— Source passage —

Wed 14 Oct 2020, 16:36, Colin Wright wrote:
Embed Z^2 in R^2, and define the distance (0,0) to (x,y) to be |x|+|y|. Disks around a point are square diamonds.
(...) say that the distance from (0,0) to (1,1) is sqrt(2), and that we can only get somewhere by taking diagonal hops followed by taxi-cab journeys, and the *distance* is the minimum taken over all possible journeys. Disks around (0,0) are now octogons. I think.

— Exercise tasks —
a – In the post, what is the distance from (0,0) to (1,1) under the scheme with diagonal hops?
b – From the post, return the passage starting with "(...) say that" and going on through "octogons. I think.", copied word for word.
c – For each statement, say whether the post agrees (yes or no) and quote the words that decide it: (i) In the first definition, the distance from (0,0) to (x,y) is |x|+|y|. (ii) With diagonal hops allowed, disks around (0,0) become circles. (iii) The distance is the maximum taken over all possible journeys.
The data after this point is separate material, apart from the post.

— Record excerpts —
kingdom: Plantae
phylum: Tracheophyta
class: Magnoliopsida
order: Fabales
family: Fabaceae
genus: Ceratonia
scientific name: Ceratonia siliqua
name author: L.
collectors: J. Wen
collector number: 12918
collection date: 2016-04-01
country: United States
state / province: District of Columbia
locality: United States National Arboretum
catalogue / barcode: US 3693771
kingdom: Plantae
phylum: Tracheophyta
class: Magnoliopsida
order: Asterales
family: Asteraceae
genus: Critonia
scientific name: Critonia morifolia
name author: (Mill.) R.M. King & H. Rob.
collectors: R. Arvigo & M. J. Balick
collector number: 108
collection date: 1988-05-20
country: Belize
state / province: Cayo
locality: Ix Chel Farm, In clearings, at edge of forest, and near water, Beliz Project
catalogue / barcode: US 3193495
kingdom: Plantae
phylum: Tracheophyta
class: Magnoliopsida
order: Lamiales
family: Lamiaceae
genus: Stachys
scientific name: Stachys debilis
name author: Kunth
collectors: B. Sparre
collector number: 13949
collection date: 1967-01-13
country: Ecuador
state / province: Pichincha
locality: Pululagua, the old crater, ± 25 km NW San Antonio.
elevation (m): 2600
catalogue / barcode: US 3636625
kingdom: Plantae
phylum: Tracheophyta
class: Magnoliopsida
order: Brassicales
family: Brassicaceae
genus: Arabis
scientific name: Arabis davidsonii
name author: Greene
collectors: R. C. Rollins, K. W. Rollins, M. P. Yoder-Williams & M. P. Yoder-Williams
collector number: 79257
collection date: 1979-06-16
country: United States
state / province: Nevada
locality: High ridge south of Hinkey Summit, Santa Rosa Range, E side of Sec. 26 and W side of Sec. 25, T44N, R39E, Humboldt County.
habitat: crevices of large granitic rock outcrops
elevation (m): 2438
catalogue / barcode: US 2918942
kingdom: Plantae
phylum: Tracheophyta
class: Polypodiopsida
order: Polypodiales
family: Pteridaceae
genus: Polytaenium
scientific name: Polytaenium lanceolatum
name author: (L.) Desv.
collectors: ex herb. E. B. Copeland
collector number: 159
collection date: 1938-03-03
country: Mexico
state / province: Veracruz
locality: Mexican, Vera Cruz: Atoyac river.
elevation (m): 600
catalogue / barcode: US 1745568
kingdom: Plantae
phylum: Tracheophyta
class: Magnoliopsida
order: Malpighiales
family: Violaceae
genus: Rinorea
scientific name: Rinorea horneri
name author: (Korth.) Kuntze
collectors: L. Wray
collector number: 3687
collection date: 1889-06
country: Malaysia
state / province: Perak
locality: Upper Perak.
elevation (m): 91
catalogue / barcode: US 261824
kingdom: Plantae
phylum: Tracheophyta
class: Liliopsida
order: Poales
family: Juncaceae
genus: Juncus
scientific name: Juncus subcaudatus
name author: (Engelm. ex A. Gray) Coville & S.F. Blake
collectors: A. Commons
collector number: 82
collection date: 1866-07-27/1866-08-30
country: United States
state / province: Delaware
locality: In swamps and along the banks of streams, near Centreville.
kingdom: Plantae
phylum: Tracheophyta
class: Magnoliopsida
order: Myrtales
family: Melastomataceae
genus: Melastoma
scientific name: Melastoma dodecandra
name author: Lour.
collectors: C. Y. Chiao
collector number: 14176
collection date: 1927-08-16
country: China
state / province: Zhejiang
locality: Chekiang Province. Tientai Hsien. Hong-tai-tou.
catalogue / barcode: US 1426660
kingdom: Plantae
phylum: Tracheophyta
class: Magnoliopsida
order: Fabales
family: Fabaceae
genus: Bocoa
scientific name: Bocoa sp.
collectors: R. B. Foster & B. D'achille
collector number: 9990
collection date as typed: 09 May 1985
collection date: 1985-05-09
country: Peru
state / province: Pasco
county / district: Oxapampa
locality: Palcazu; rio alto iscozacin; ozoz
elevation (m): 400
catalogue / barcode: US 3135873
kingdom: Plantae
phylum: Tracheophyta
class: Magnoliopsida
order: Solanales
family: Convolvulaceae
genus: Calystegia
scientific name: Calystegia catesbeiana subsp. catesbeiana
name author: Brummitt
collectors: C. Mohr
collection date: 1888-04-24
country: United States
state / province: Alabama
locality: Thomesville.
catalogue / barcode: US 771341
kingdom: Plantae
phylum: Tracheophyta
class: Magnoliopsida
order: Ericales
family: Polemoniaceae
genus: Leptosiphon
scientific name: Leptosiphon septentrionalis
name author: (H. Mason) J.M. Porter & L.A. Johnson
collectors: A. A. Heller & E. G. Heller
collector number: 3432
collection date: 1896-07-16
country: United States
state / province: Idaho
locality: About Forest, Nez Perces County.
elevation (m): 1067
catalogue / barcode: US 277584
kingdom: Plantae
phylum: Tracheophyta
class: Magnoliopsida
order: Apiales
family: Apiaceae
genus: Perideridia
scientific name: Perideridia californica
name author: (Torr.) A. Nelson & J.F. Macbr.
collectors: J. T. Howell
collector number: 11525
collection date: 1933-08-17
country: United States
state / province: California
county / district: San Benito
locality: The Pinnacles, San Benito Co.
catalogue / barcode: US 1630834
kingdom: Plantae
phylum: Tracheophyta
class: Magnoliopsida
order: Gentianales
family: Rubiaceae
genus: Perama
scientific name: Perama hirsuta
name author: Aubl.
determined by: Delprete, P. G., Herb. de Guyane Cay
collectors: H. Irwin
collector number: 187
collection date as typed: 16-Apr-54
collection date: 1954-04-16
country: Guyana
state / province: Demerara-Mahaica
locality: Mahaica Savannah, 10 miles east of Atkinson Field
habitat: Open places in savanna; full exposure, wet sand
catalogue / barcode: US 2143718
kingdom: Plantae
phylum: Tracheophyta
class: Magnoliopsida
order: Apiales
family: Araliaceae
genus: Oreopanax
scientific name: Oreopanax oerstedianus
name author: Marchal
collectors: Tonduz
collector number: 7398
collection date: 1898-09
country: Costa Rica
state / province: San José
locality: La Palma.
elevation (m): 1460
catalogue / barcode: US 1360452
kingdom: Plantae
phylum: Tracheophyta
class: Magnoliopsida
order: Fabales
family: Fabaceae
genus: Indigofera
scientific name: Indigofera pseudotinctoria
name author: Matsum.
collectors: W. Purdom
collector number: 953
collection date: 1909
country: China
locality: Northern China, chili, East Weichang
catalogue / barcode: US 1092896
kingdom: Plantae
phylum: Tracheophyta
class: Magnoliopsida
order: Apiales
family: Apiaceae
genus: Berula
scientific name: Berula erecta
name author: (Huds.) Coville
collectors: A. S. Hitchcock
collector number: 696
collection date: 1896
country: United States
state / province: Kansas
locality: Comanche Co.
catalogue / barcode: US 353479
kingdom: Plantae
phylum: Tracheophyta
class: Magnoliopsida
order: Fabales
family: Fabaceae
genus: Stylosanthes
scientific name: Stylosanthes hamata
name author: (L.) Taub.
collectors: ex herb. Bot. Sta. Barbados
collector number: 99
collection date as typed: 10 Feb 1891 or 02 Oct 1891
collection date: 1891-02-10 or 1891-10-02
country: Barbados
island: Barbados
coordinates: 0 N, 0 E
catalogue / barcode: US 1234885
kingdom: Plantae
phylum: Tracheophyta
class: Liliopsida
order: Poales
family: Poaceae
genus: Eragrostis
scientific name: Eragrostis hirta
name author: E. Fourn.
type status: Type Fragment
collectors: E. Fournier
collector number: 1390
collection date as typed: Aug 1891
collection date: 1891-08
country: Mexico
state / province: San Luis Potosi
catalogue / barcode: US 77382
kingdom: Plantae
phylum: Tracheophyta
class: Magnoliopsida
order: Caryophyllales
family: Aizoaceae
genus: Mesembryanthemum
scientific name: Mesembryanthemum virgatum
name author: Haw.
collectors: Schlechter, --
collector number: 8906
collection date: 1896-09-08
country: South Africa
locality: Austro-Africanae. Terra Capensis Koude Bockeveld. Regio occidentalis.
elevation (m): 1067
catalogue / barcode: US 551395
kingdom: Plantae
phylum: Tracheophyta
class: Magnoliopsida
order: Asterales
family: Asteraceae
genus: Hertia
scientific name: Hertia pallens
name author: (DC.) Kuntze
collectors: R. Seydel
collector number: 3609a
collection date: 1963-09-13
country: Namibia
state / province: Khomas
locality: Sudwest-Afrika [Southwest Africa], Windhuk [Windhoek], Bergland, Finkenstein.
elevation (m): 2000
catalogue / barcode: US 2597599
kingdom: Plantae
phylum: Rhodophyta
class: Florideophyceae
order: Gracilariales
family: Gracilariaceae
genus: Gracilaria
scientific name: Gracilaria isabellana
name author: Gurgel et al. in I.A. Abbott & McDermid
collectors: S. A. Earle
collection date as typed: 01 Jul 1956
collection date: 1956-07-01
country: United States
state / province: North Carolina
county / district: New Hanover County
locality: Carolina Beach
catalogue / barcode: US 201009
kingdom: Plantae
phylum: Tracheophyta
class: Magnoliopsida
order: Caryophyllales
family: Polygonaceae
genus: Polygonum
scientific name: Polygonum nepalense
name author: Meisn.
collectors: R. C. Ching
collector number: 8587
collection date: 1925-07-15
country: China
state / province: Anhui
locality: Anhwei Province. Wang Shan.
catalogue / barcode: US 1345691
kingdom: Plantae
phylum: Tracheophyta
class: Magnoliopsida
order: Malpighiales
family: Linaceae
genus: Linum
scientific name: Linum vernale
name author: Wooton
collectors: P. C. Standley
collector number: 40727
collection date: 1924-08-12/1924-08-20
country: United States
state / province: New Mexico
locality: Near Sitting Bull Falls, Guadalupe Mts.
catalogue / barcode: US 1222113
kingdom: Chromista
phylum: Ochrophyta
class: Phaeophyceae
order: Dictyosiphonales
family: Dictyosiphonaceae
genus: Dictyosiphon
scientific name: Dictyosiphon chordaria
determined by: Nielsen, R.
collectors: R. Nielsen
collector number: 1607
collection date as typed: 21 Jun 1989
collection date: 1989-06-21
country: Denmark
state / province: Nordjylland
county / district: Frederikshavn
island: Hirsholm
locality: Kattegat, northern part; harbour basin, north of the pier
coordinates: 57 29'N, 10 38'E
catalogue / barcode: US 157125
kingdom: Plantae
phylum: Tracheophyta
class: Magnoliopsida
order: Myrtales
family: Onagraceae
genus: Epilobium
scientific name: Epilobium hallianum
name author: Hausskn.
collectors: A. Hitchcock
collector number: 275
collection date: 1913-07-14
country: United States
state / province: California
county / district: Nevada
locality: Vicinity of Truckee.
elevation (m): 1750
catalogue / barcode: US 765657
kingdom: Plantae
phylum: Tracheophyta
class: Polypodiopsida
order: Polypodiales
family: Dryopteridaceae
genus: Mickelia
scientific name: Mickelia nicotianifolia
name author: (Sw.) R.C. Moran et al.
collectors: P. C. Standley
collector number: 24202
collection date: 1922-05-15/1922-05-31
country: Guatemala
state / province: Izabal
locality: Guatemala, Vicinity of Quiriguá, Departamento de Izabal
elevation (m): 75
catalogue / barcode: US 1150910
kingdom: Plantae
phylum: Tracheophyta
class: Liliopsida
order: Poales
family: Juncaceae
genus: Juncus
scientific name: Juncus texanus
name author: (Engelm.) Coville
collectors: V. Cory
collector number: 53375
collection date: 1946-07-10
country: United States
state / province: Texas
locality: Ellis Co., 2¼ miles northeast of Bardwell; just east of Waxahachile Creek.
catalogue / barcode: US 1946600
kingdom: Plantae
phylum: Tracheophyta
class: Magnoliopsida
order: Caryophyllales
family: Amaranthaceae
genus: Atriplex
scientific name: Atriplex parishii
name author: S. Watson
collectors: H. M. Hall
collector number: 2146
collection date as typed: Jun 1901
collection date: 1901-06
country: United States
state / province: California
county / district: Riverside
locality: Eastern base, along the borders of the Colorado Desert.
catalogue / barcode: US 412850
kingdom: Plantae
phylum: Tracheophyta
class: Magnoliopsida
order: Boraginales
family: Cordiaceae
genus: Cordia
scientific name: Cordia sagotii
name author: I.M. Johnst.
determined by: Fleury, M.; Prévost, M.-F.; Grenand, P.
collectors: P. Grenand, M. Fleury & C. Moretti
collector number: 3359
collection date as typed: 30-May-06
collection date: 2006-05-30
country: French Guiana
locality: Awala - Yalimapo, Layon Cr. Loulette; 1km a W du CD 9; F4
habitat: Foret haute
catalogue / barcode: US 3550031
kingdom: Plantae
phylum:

— Your responses —
a – sqrt(2)

b –
(...) say that the distance from (0,0) to (1,1) is sqrt(2), and that we can only get somewhere by taking diagonal hops followed by taxi-cab journeys, and the *distance* is the minimum taken over all possible journeys. Disks around (0,0) are now octogons. I think.

c –
(i) Yes: "define the distance (0,0) to (x,y) to be |x|+|y|"
(ii) No: "Disks around (0,0) are now octogons."
(iii) No: "the *distance* is the minimum taken over all possible journeys"